Some creators won’t allow the use of a sample based on the message of the song. Maine says that Wayne twice attempted to sample Janet Jackson and got rejected both times. “It’s tough to get a Janet approval,” he explains. “She doesn’t want you to say certain words in the song, you gotta try to make it clean. She’s not letting you say the female dog word, things like that. It’s not like she won’t clear it, but she’s very particular about what she clears.”
While long-time fans may anticipate hearing the exact same mixtape they downloaded from DatPiff years ago, that’s rarely the case. Sometimes, some samples can’t be cleared, but other issues can also force changes.
“I sometimes get really upset when rappers are like, ‘This didn’t make the album because the sample wasn’t cleared in time,” Mannis-Gardner says. “I’m thinking you either never gave me the sample or you gave me 24 hours,” she explains. “There are so many layers of approvals. We can never just blame sample clearances.”
A$AP Rocky producer Clams Casino says that clearing samples wasn’t even an afterthought when he was working on Rocky’s career-altering 2011 mixtape, Live. Love. A$AP. “It was just a free internet mixtape,” says Casino, born Michael Volpe. “I never thought I would be making money from making music.”

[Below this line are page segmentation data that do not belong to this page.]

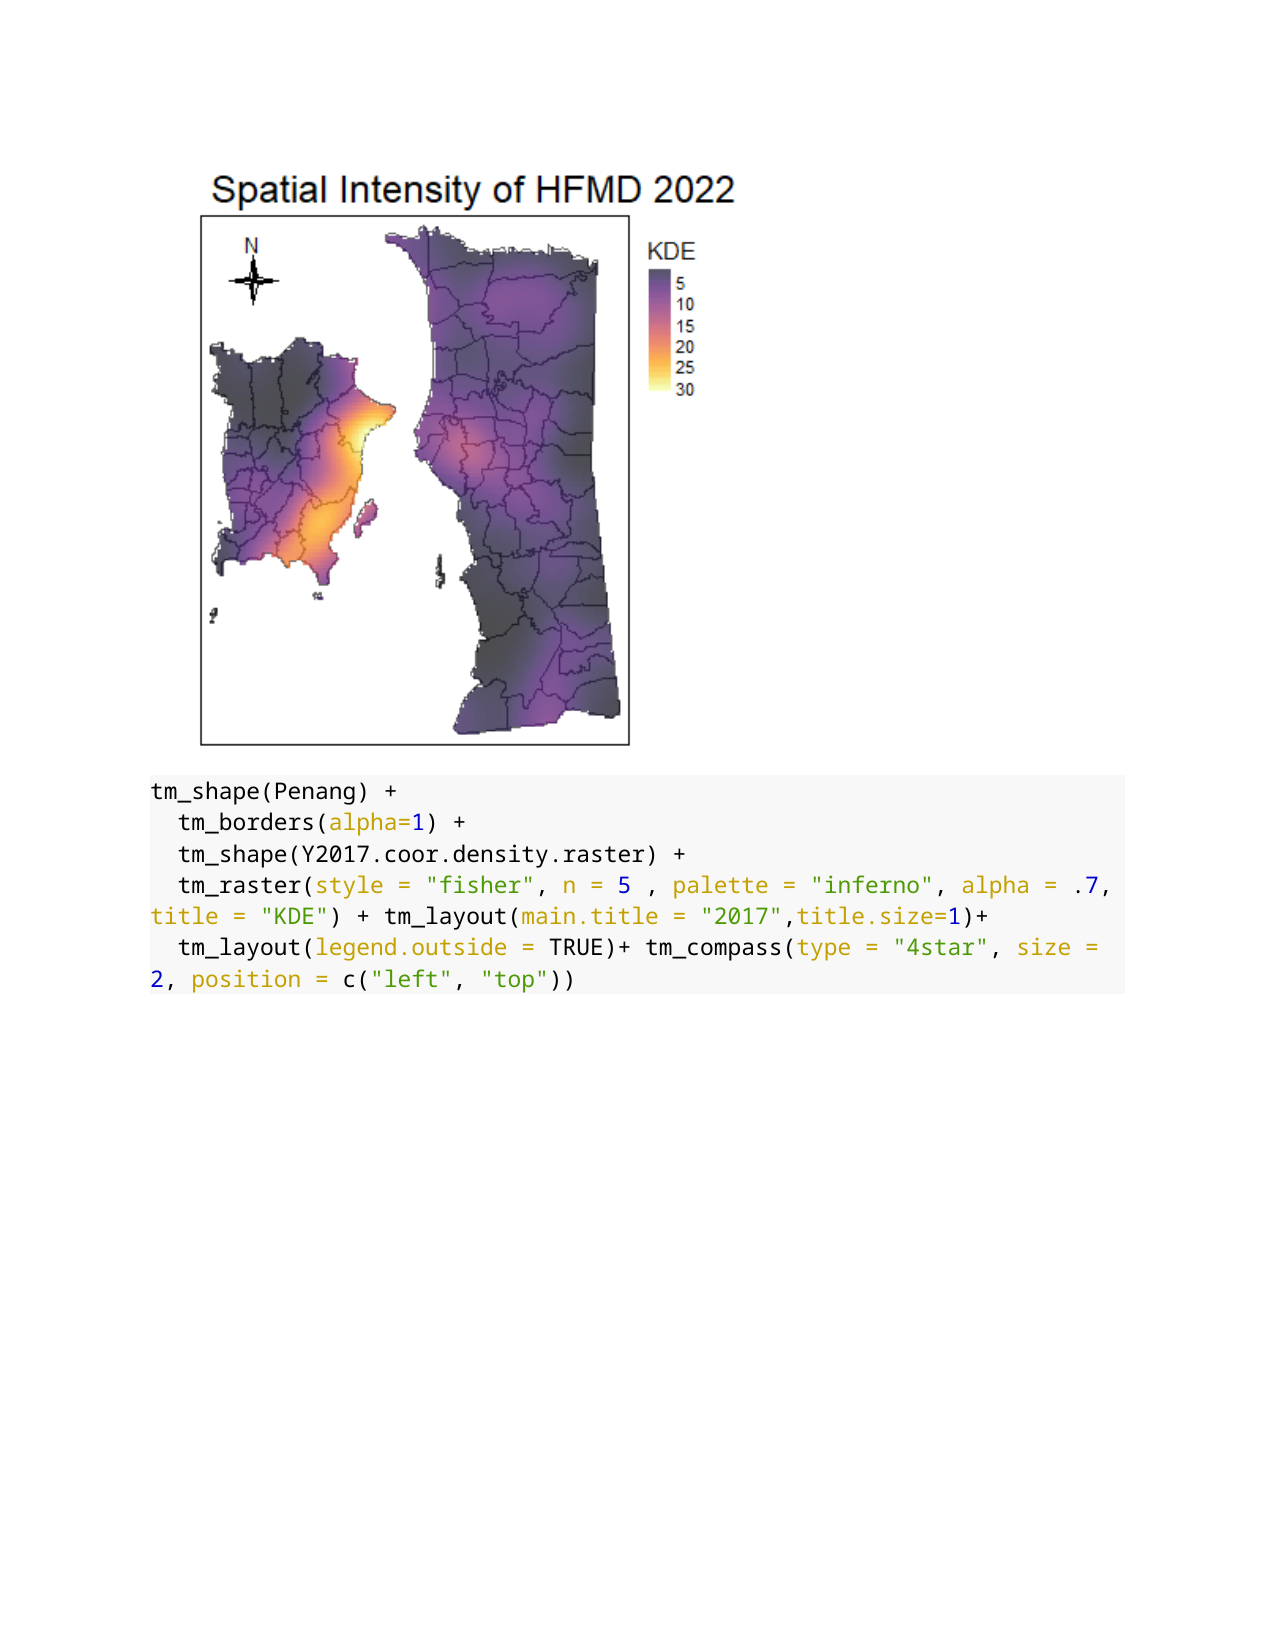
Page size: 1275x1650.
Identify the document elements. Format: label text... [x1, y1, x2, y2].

text tm_shape(Penang) + tm_borders(alpha=1) + tm_shape(Y2017.coor.density.raster) + tm_raster(style = "fisher", n = 5 , palette = "inferno", alpha = .7, title = "KDE") + tm_layout(main.title = "2017",title.size=1)+ tm_layout(legend.outside = TRUE)+ tm_compass(type = "4star", size = 2, position = c("left", "top")) [397, 775, 1125, 994]
picture [150, 150, 908, 757]
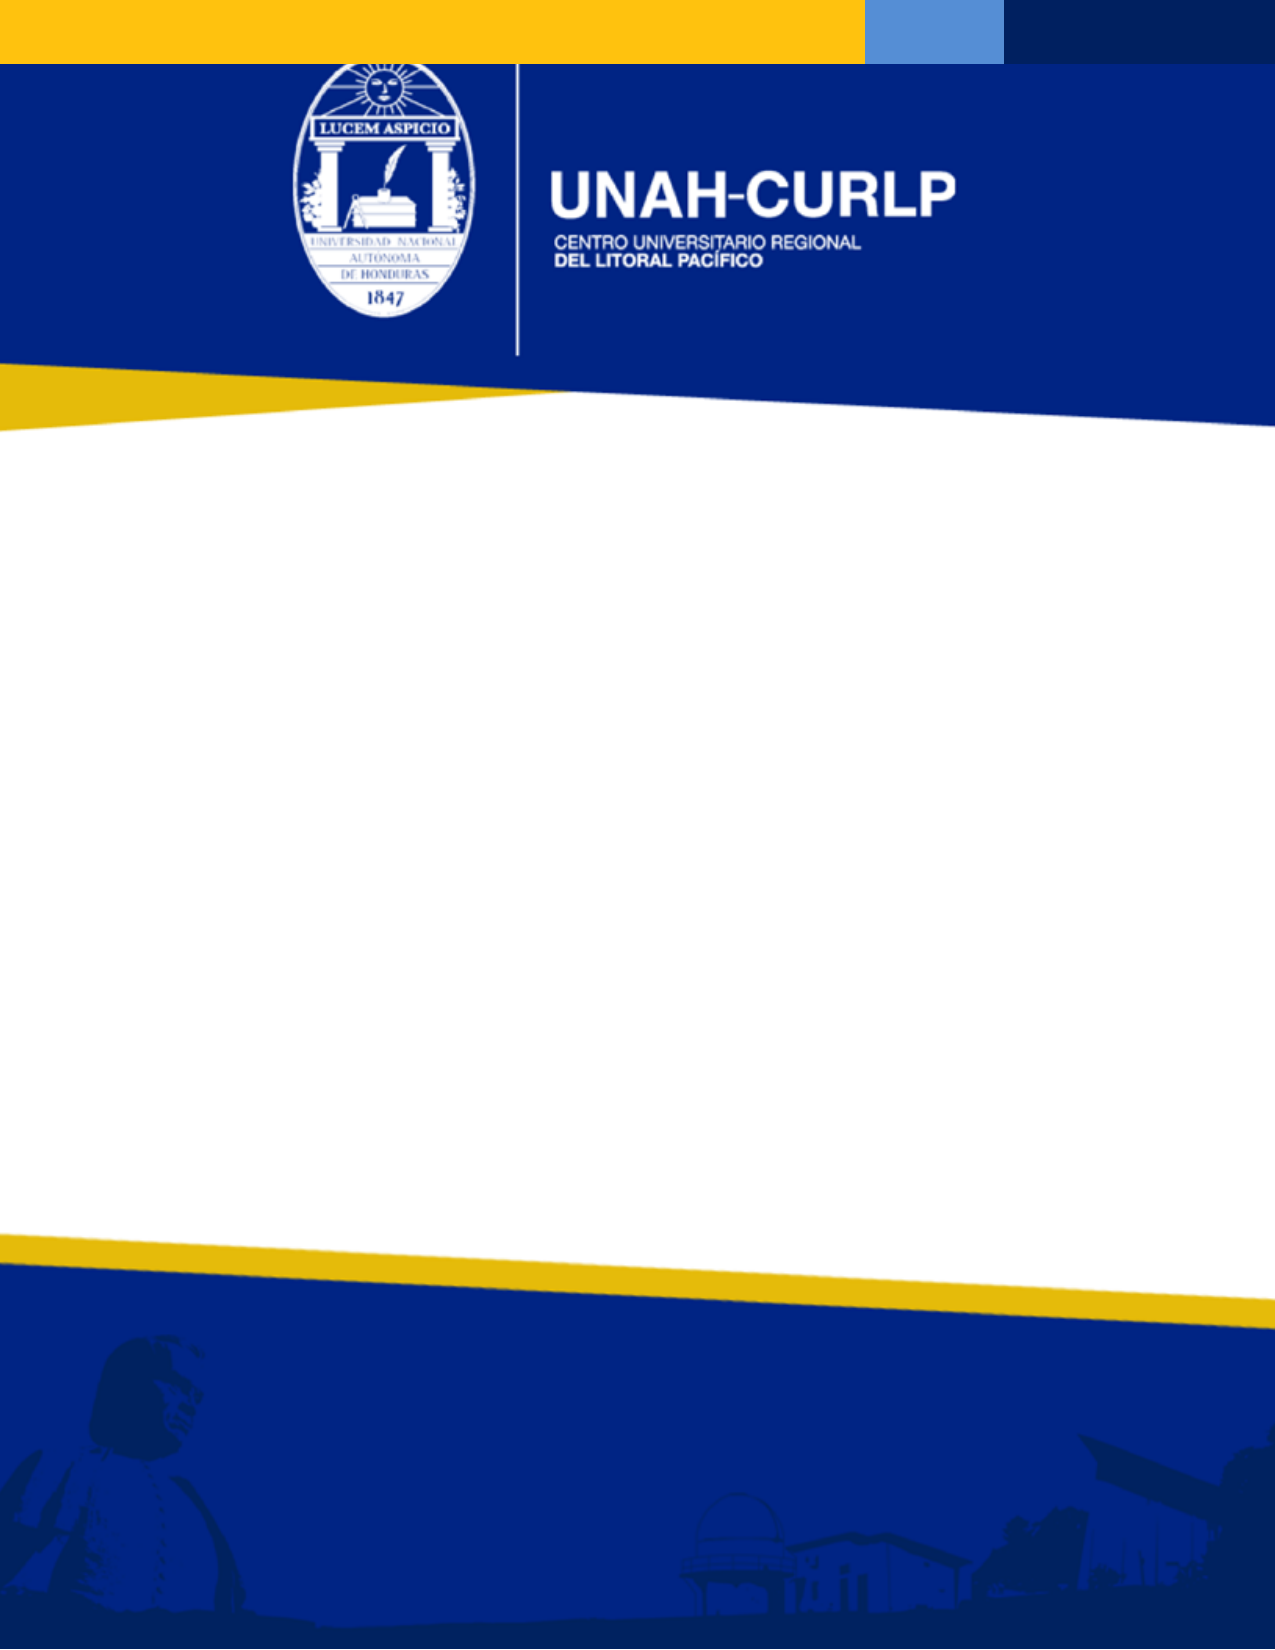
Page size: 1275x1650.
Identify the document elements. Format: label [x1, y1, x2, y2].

table_header [150, 150, 347, 205]
picture [0, 64, 1275, 1649]
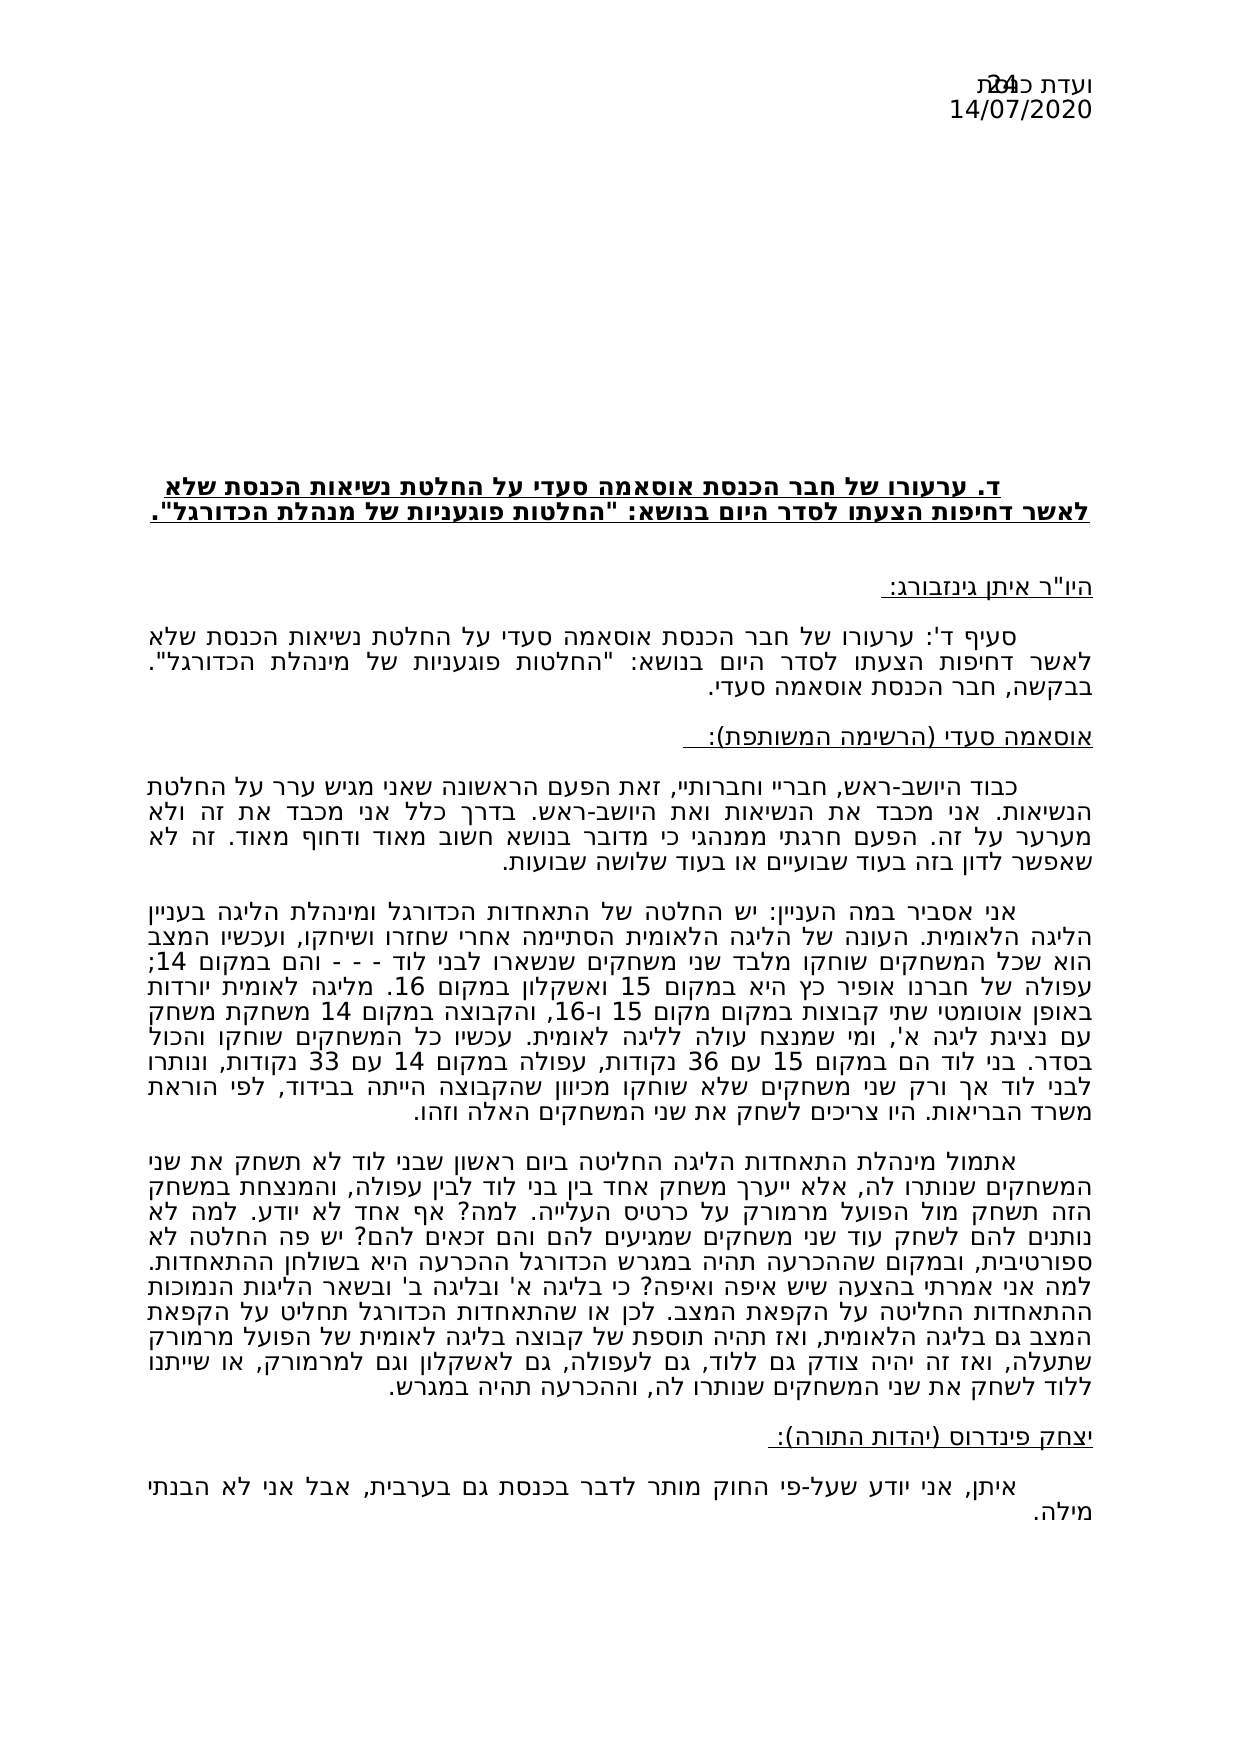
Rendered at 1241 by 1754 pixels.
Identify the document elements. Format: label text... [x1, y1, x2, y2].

As of Oct. 29, 2021, when RCA and A$AP Rocky Recordings re-released the mixtape on streaming services, Casino makes money from the five songs he produced on the original, “Palace,” “Bass,” “Wassup,” “Leaf” and “Demons,” plus a track that was added to the current version, “Sandman.” Three tracks from the original mixtape, “Purple Swag: Chapter 2,” “Out of This World,” and “Kissin’ Pink,” were cut due to sample clearance issues, says Clams, and a sample of an Ol’ Dirty Bastard interview was snipped from “Leaf” for the same reason. Live Love debuted at No. 43 on the Billboard 200 chart and No. 20 on the Top Rap Albums chart. The mixtape’s songs collectively registered 17.4 million U.S. on-demand streams in the Oct. 29-Nov. 4 tracking week, according to MRC Data.
“The 10-year anniversary felt like a monumental moment for us to celebrate its overall cultural significance and to highlight the impact that A$AP Rocky and the A$AP Mob have made specifically in hip-hop culture,” says Carolyn Williams, executive vice president of RCA Records. “It was only right that we went through the necessary processes to make this a permanent part of the commercial streaming music landscape for everyone to experience.”
“For the first time in 10 years we’re talking about [splits],” says Clams. “[When] it was online on the mixtape websites, there was not really a reason to do that.”
According to Mannis-Gardner, a lot of artists think this way. “If you sample a song, it has a value because you sampled it for a reason, to help promote you as an artist,” she says. “And therefore, there should be compensation. Nothing should ever be free in the music industry.”